The wind kicked up again. The bar rafters rasped and complained. The sound made me flinch. I finished another glass.
With my throat burning I said, “She needs me to find out who did it.”
As soon as it was out I knew I’d made a mistake. I spoke in the present tense. It was stupid. I sounded a little unhinged. The MC had more than enough crazy to go around; Dell didn’t need even more. But I couldn’t seem to stop. “I failed her. That’s going to hang with me unless I do something about it.”
“It’s not your burden.”
“I think it is.”
His heavy brow knit into a frown. “You’re not gonna find an answer. I’ve been trying for years and I haven’t found it. You think I haven’t looked into it?

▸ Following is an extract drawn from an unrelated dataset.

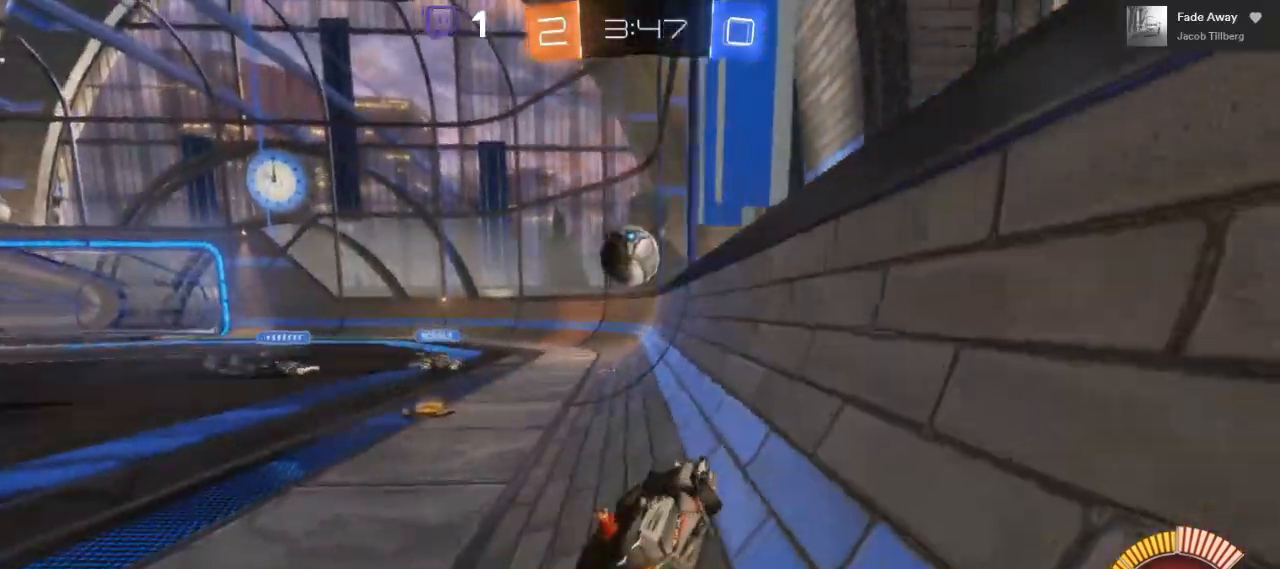
{"buttons": ["R2"], "left_stick": "left", "right_stick": "center", "events": []}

Just to clear my name?”
“Was that important to you?”
“It was to the brotherhood. I didn’t want any doubts. I couldn’t have my men thinking I would go rogue and kill our leader, even if it was for the good of the MC. It still crosses me up to this day. The original members, they forget what Ron and Katy were like at the time, the kind of trouble they hammered down on us. They just remember how much money he brought in and how good she could suck dick.”
He didn’t know about Emily being pregnant. He wouldn’t until the autopsy results came back. Then he’d understand why I was so adamant on trying to help her, and he’d be pissed at me for not telling him the whole truth. My gut clenched in expectation for a real beating, but that was for later.
“You’re not going to find an answer,” he repeated. “I don’t think there is one.”
“What the hell does that mean?”
The bottle was empty. Dell staggered to his feet, crossed behind the bar, and dug around on the shelf until he found a bottle of Glenfiddich. “You know the kind of life the brotherhood lives. Running guns, hijacking trucks, giving kickbacks to the cops, fighting the wops and the wetbacks and the Koreans and the skinheads. We have a lot of enemies. Ron brought most of that down on us before we managed to contain it. Katy, she had her own bad wiring. She screwed a lot of guys, right? There is no answer because it’s too small to see. It’s . . .” He had to steel himself to say the word properly.
“. . . inconsequential. Some greaser put out the call on them, or some cop who wanted more of a cut, or maybe some white-collar citizen blew his gasket.”